##### DOCUMENT SEGMENT

# Design Decisions

> Significant architectural choices made during development of xml-xsd-engine.
> See also `docs/adr/` for Architecture Decision Records.

---

## DD-01: Zero Runtime Dependencies

**Decision:** No npm packages are used at runtime.

**Reasons:** Browser + Deno + Bun compatibility without polyfills; no transitive vulnerability surface; predictable, auditable behavior; small install size.

**Trade-off:** Higher initial implementation effort. Some features (e.g. full XSD 1.1) take longer to reach parity with mature engines.

---

## DD-02: DOM-First (v1.x), Streaming-Capable (v1.7), Streaming-First (v2.0)

**Decision:** v1.x builds a full DOM for validation. v1.7 adds SAX-driven streaming as an opt-in path. v2.0 will make DOM optional.

##########

# WHAT YOU ARE ASKED TO DO:
Please reproduce the part of the design decisions document starting at "# Design Decisions" and ending at "used at runtime.".

##### DATA EXTRACT

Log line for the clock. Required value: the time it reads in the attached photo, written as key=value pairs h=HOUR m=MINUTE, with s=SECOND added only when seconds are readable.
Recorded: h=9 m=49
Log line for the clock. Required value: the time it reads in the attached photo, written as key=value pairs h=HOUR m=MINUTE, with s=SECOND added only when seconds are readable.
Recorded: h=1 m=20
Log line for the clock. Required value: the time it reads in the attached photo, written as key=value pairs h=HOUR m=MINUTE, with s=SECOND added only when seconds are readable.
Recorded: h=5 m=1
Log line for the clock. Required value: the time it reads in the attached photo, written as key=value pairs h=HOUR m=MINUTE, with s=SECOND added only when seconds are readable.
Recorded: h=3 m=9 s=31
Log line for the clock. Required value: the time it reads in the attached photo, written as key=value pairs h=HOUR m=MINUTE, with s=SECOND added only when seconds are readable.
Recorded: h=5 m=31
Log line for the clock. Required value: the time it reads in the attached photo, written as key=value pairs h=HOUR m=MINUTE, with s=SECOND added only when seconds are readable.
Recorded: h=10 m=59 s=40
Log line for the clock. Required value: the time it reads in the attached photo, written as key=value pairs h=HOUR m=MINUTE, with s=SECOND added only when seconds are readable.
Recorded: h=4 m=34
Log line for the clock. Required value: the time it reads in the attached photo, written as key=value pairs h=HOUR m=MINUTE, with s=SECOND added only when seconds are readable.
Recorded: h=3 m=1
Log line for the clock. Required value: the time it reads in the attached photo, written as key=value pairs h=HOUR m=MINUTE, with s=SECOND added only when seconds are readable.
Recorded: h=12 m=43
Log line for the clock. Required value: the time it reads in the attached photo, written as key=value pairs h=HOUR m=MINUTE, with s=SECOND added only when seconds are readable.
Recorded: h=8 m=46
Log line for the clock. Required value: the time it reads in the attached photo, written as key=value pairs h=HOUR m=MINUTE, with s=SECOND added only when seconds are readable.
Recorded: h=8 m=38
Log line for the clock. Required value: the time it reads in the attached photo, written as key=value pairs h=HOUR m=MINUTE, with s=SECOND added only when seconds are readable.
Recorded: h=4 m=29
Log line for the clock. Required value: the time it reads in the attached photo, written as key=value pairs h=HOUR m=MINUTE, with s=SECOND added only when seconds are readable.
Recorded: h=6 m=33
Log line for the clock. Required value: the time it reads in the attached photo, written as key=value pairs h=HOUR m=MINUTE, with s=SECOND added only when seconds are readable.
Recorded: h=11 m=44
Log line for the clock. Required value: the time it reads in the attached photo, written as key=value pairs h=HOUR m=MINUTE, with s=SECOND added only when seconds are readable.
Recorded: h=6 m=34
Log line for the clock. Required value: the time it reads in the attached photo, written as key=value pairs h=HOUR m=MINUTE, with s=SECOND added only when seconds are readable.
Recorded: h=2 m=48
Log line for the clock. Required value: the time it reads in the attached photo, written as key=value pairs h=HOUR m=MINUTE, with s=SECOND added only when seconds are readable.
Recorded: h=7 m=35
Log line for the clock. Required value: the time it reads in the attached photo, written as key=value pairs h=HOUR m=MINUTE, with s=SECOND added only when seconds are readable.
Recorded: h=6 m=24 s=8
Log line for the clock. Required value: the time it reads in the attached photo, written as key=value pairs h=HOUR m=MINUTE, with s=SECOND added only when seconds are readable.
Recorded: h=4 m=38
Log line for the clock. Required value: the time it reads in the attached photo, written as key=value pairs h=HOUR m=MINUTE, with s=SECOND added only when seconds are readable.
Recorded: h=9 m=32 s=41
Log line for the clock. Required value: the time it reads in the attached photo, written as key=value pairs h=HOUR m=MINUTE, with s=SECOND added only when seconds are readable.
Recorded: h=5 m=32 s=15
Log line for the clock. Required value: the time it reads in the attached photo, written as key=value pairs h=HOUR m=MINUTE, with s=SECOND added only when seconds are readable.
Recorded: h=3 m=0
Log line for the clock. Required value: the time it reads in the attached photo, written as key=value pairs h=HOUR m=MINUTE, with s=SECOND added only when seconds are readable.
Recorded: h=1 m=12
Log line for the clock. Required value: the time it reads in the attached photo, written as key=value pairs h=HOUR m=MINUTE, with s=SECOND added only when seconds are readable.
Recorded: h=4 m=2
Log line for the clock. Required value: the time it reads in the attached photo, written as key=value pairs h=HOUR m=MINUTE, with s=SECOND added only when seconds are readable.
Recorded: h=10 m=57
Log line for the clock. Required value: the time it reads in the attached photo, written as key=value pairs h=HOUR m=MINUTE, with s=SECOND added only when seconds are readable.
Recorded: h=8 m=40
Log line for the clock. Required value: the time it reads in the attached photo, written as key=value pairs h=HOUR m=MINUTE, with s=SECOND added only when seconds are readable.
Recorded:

##########

# RESPONSE:
# Design Decisions

> Significant architectural choices made during development of xml-xsd-engine.
> See also `docs/adr/` for Architecture Decision Records.

---

## DD-01: Zero Runtime Dependencies

**Decision:** No npm packages are used at runtime.